Re: Robust error handling, an error while handling another error
JoshuaMaurice@gmail.com ha scritto:
I've been having this discussion a lot with my colleagues at work.
A buffered file writer is the classic example.
#include <fstream>
int main()
{ std::ofstream fout("foo.txt");
if ( ! fout)
return 1;
//write important data to file
//let the destructor implicitly close the file handle
}
<snip>
Using the std::ofstream interface above, it's still possible to write
correct code by calling flush explicitly as the last part of the
normal success path, then return an error (either by return code or by
exception) if the flush fails. (I still think it's bad because it
promotes the bad style of relying on the destructor to flush the
data.)
Whether having flush() called by the destructor is good or bad design is
very debatable. Frankly, I like it the way it is and your arguments do
not convince me of the contrary.
My real question is, what should you do when you encounter an error
when unwinding the stack from another error?

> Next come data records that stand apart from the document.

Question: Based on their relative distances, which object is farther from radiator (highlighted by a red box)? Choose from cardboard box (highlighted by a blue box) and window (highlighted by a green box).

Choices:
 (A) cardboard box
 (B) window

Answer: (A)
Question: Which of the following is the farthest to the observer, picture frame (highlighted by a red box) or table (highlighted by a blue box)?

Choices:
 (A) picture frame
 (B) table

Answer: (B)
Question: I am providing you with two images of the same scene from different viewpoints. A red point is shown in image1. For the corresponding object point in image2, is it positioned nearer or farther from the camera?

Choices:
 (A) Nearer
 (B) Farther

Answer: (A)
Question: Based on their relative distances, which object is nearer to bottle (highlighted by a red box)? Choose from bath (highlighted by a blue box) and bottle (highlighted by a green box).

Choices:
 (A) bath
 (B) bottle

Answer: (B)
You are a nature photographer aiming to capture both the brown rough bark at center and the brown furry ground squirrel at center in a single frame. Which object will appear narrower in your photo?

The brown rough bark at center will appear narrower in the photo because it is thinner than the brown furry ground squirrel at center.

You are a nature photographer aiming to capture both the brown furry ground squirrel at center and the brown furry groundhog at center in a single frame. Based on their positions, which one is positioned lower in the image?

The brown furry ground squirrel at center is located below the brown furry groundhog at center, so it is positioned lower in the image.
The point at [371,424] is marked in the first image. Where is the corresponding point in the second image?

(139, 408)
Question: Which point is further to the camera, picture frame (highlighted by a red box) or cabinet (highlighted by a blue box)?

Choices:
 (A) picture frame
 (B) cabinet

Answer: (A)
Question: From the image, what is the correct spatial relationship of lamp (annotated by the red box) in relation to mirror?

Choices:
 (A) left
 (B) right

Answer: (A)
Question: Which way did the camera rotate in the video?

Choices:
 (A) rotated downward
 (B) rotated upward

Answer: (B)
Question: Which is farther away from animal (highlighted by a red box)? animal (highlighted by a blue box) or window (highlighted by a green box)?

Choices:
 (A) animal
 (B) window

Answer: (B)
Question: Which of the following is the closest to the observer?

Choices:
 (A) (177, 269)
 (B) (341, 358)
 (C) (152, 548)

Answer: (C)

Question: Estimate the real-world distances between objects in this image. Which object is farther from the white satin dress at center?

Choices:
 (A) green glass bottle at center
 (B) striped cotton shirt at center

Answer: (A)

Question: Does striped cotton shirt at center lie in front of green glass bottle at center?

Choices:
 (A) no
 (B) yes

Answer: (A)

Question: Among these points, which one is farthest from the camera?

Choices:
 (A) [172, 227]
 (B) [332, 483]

The fact is that in most cases throwing the second exception is
pointless because the state of system is so messed up that you couldn't
recover it anyway. In such scenario, calling std::terminate is the most
sensible thing. So the question can't be answered in the general case.
As I see it, your only options are:
1- Kill the process (after attempting to log).
2- Return them both. Create some new error return value that wraps the
other two errors.
That can be achieved with the new C++0x facility std::nested_exception.
Notice that without std::nested_exception or std::exception_ptr (another
feature introduced by C++0x) it's quite hard to achieve point 2 in the
general case.
Some colleagues at my company want to throw an exception on a sanity
check failure. A lot of them are very averse to killing the process
under any circumstances, even when a sanity check is tripped, aka a
programmer error. Their argument is that we would prefer having the
process to stay up if it's just your component which is broken. For
example, a user clicks something in the GUI, a sanity check is hit,
and instead of the process dying, it's reported to the user that that
functionality is broken and you should not use it, but you may
continue to use other aspects of the program. I question the merits of
it. I question whether it's a good idea to have the process continue
in the face of a confirmed programmer error, and I question if the
benefit of this rare case keeping up possibly corrupt process is worth
the large amount of extra hassle a programmer has to go through
returning an error instead of using a release-mode assert equivalent.
To be clear, I agree that a user of a executable should not be able to
crash that executable from bad input for most executables. However,
should we be so extreme as to include programmer errors in that
category?
The right attitude, here, is not asking what is "correct", but what is,
in the end, "most useful" to you and/or the user. Ok, you could inform
the user that a certain feature is broken and not to use it, instead of
having the application crash. So what? The user will probably yell at
you and stop using the feature.
Wouldn't it be more useful to make the application crash and let the
user send you a crash dump so that you can debug and possibly fix the
problem? The user will still yell at you, but at least he will know that
you care about fixing his problem.
A different case is, for example, if your application supports
third-party plugins and one of them appear to be broken. In that case
you might decide to handle the situation more gracefully, inform the
user that the plugin is broken and disable it. The user will then yell
at the plugin developer, but that's not your problem.
There is no one-size-fit-all approach. It's your job as developer to be
sensible and capture what is the Right Thing to do in each case.